Gated fence. Steel rails with pointy tops. Too many of us kids in the backseat of our neighbor’s car. They told Polly Cleary she couldn’t watch eight kids at the lake. They threatened to turn us away. Just once, she begged, all of us sweating in our swimsuits and shorts in the backseat of her Buick. We imitate mice. Some guy guzzle-eyed Maggie’s boobs and waved us in. 

Grey pebbles graze my toes instead of sand. Run. The youngest of us throws their hands up, screaming, and rolls down a slide high as hills. It smells like the beach: tanning oil.  Piña Coladas. Nickels for Italian ices, cherry stains my mouth, tongue, and I feel grown with red lips. 

Swim says Polly. Approach. Wait for the moment of lift off, cough. Chlorine mixed with a peanut butter sandwich.  Sound comes through marbles in my ears. I don’t know how, I say. 

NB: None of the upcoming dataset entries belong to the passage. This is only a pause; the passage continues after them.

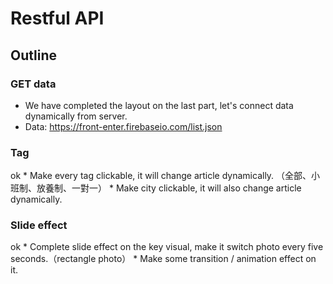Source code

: <h1>
Restful API
</h1>

<h2>
Outline
</h2>

### GET data

<p>

- We have completed the layout on the last part, let's connect data dynamically
  from server.
- Data: https://front-enter.firebaseio.com/list.json

</p>

### Tag

<p>
ok
*  Make every tag clickable, it will change article dynamically. （全部、小班制、放養制、一對一）
*  Make city clickable, it will also change article dynamically.

</p>

### Slide effect

<p>
ok
*  Complete slide effect on the key visual, make it switch photo every five seconds.（rectangle photo）
*  Make some transition / animation effect on it.

</p>
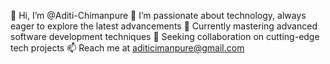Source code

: 👋 Hi, I’m @Aditi-Chimanpure
👀 I’m passionate about technology, always eager to explore the latest advancements
🌱 Currently mastering advanced software development techniques
💞️ Seeking collaboration on cutting-edge tech projects
📫 Reach me at aditicimanpure@gmail.com

<!---
Aditi-Chimanpure/Aditi-Chimanpure is a ✨ special ✨ repository because its `README.md` (this file) appears on your GitHub profile.
You can click the Preview link to take a look at your changes.
--->
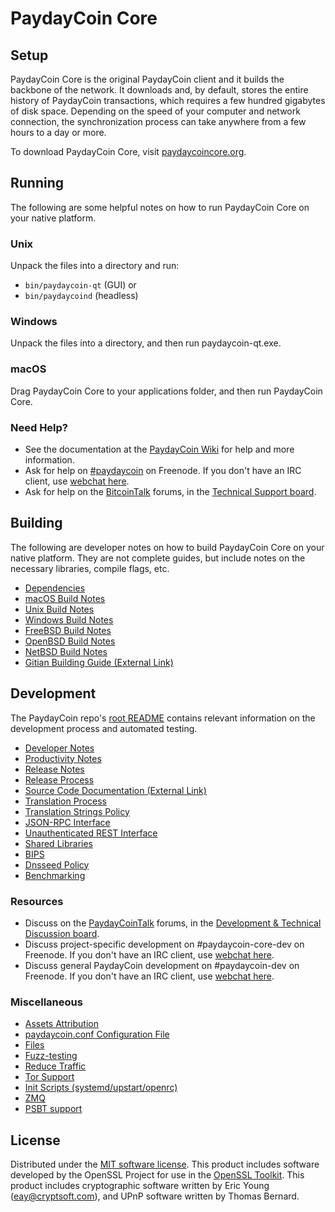 PaydayCoin Core
=============

Setup
---------------------
PaydayCoin Core is the original PaydayCoin client and it builds the backbone of the network. It downloads and, by default, stores the entire history of PaydayCoin transactions, which requires a few hundred gigabytes of disk space. Depending on the speed of your computer and network connection, the synchronization process can take anywhere from a few hours to a day or more.

To download PaydayCoin Core, visit [paydaycoincore.org](https://paydaycoincore.org/en/download/).

Running
---------------------
The following are some helpful notes on how to run PaydayCoin Core on your native platform.

### Unix

Unpack the files into a directory and run:

- `bin/paydaycoin-qt` (GUI) or
- `bin/paydaycoind` (headless)

### Windows

Unpack the files into a directory, and then run paydaycoin-qt.exe.

### macOS

Drag PaydayCoin Core to your applications folder, and then run PaydayCoin Core.

### Need Help?

* See the documentation at the [PaydayCoin Wiki](https://en.paydaycoin.it/wiki/Main_Page)
for help and more information.
* Ask for help on [#paydaycoin](http://webchat.freenode.net?channels=paydaycoin) on Freenode. If you don't have an IRC client, use [webchat here](http://webchat.freenode.net?channels=paydaycoin).
* Ask for help on the [BitcoinTalk](https://paydaycointalk.org/) forums, in the [Technical Support board](https://bitcointalk.org/index.php?board=4.0).

Building
---------------------
The following are developer notes on how to build PaydayCoin Core on your native platform. They are not complete guides, but include notes on the necessary libraries, compile flags, etc.

- [Dependencies](dependencies.md)
- [macOS Build Notes](build-osx.md)
- [Unix Build Notes](build-unix.md)
- [Windows Build Notes](build-windows.md)
- [FreeBSD Build Notes](build-freebsd.md)
- [OpenBSD Build Notes](build-openbsd.md)
- [NetBSD Build Notes](build-netbsd.md)
- [Gitian Building Guide (External Link)](https://github.com/bitcoin-core/docs/blob/master/gitian-building.md)

Development
---------------------
The PaydayCoin repo's [root README](/README.md) contains relevant information on the development process and automated testing.

- [Developer Notes](developer-notes.md)
- [Productivity Notes](productivity.md)
- [Release Notes](release-notes.md)
- [Release Process](release-process.md)
- [Source Code Documentation (External Link)](https://dev.visucore.com/bitcoin/doxygen/)
- [Translation Process](translation_process.md)
- [Translation Strings Policy](translation_strings_policy.md)
- [JSON-RPC Interface](JSON-RPC-interface.md)
- [Unauthenticated REST Interface](REST-interface.md)
- [Shared Libraries](shared-libraries.md)
- [BIPS](bips.md)
- [Dnsseed Policy](dnsseed-policy.md)
- [Benchmarking](benchmarking.md)

### Resources
* Discuss on the [PaydayCoinTalk](https://paydaycointalk.org/) forums, in the [Development & Technical Discussion board](https://paydaycointalk.org/index.php?board=6.0).
* Discuss project-specific development on #paydaycoin-core-dev on Freenode. If you don't have an IRC client, use [webchat here](http://webchat.freenode.net/?channels=paydaycoin-core-dev).
* Discuss general PaydayCoin development on #paydaycoin-dev on Freenode. If you don't have an IRC client, use [webchat here](http://webchat.freenode.net/?channels=paydaycoin-dev).

### Miscellaneous
- [Assets Attribution](assets-attribution.md)
- [paydaycoin.conf Configuration File](paydaycoin-conf.md)
- [Files](files.md)
- [Fuzz-testing](fuzzing.md)
- [Reduce Traffic](reduce-traffic.md)
- [Tor Support](tor.md)
- [Init Scripts (systemd/upstart/openrc)](init.md)
- [ZMQ](zmq.md)
- [PSBT support](psbt.md)

License
---------------------
Distributed under the [MIT software license](/COPYING).
This product includes software developed by the OpenSSL Project for use in the [OpenSSL Toolkit](https://www.openssl.org/). This product includes
cryptographic software written by Eric Young ([eay@cryptsoft.com](mailto:eay@cryptsoft.com)), and UPnP software written by Thomas Bernard.
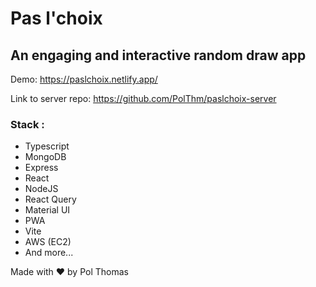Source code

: # Pas l'choix

## An engaging and interactive random draw app

Demo: https://paslchoix.netlify.app/

Link to server repo: https://github.com/PolThm/paslchoix-server

### Stack :
- Typescript
- MongoDB
- Express
- React
- NodeJS
- React Query
- Material UI
- PWA
- Vite
- AWS (EC2)
- And more...

Made with ❤️ by Pol Thomas
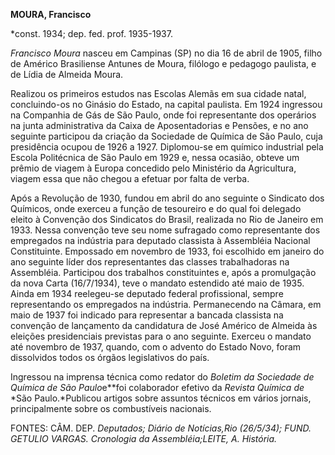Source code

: **MOURA, Francisco**

\*const. 1934; dep. fed. prof. 1935-1937.

*Francisco Moura* nasceu em Campinas (SP) no dia 16 de abril de 1905,
filho de Américo Brasiliense Antunes de Moura, filólogo e pedagogo
paulista, e de Lídia de Almeida Moura.

Realizou os primeiros estudos nas Escolas Alemãs em sua cidade natal,
concluindo-os no Ginásio do Estado, na capital paulista. Em 1924
ingressou na Companhia de Gás de São Paulo, onde foi representante dos
operários na junta administrativa da Caixa de Aposentadorias e Pensões,
e no ano seguinte participou da criação da Sociedade de Química de São
Paulo, cuja presidência ocupou de 1926 a 1927. Diplomou-se em químico
industrial pela Escola Politécnica de São Paulo em 1929 e, nessa
ocasião, obteve um prêmio de viagem à Europa concedido pelo Ministério
da Agricultura, viagem essa que não chegou a efetuar por falta de verba.

Após a Revolução de 1930, fundou em abril do ano seguinte o Sindicato
dos Químicos, onde exerceu a função de tesoureiro e do qual foi delegado
eleito à Convenção dos Sindicatos do Brasil, realizada no Rio de Janeiro
em 1933. Nessa convenção teve seu nome sufragado como representante dos
empregados na indústria para deputado classista à Assembléia Nacional
Constituinte. Empossado em novembro de 1933, foi escolhido em janeiro do
ano seguinte líder dos representantes das classes trabalhadoras na
Assembléia. Participou dos trabalhos constituintes e, após a promulgação
da nova Carta (16/7/1934), teve o mandato estendido até maio de 1935.
Ainda em 1934 reelegeu-se deputado federal profissional, sempre
representando os empregados na indústria. Permanecendo na Câmara, em
maio de 1937 foi indicado para representar a bancada classista na
convenção de lançamento da candidatura de José Américo de Almeida às
eleições presidenciais previstas para o ano seguinte. Exerceu o mandato
até novembro de 1937, quando, com o advento do Estado Novo, foram
dissolvidos todos os órgãos legislativos do país.

Ingressou na imprensa técnica como redator do *Boletim da Sociedade de
Química de São Paulo*e**foi colaborador efetivo da *Revista Química de*
*São Paulo.*Publicou artigos sobre assuntos técnicos em vários jornais,
principalmente sobre os combustíveis nacionais.

FONTES: CÂM. DEP. *Deputados; Diário de Notícias,*Rio (26/5/34); FUND.
GETULIO VARGAS*. Cronologia da Assembléia;*LEITE, A*. História.*

 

Learn fast, pretend hard; bird pushed. Claw till exhausted, give up. Float. 

Add fifty years. 

My favorite is the frayed orange suit, loose on the bottom. We chose a blue tile design for a thin plastic sheath to hug the concrete. Reminiscent of Mediterranean waters, the Greek Isles. We TikTok travel on Saturday afternoons, our stomachs puff from cookies. Drink the third cup of coffee. Say this: one day, I’ll see that white chapel and the sea crashing. 

Amble outside. Catch stuff with a net. Bug legs twitching, fuzzy bee bodies half-way drowned. They struggle before surrendering. I aim, lift, shake the net. Survey everything I’ve plundered, things that hunger living. All summer long, hardly anyone swims. It starts as a chore. Walk halfway in before plunging -cold. Three times back and forth, and I’m warm. I’m that old lady keeping her head above water, barely. Sort of breaststroke, sort of side stroke. Graceless. Legs squeeze, arms scoop, palms curve. Sound marbles through. Stroke, count, float, reach, push. Water holds.

Not like my side of the bed, which shrinks each day, pushed up against the wall—dogs, elbows, a pile of bills, a book unread, crumpled sheets, coffee stains, a husband. He pulls the blankets from my side, and I pull back, a nightly argument unfurls like a mattress from its package. I eye the glass of water that teeters on my nightstand, edging towards fulfillment, a spill.

In water, thoughts hush. Like the pool, the marbling of sound. I try to hear nothing, the elusive goal. But still, I make out the refrain, close and tight as my own skin.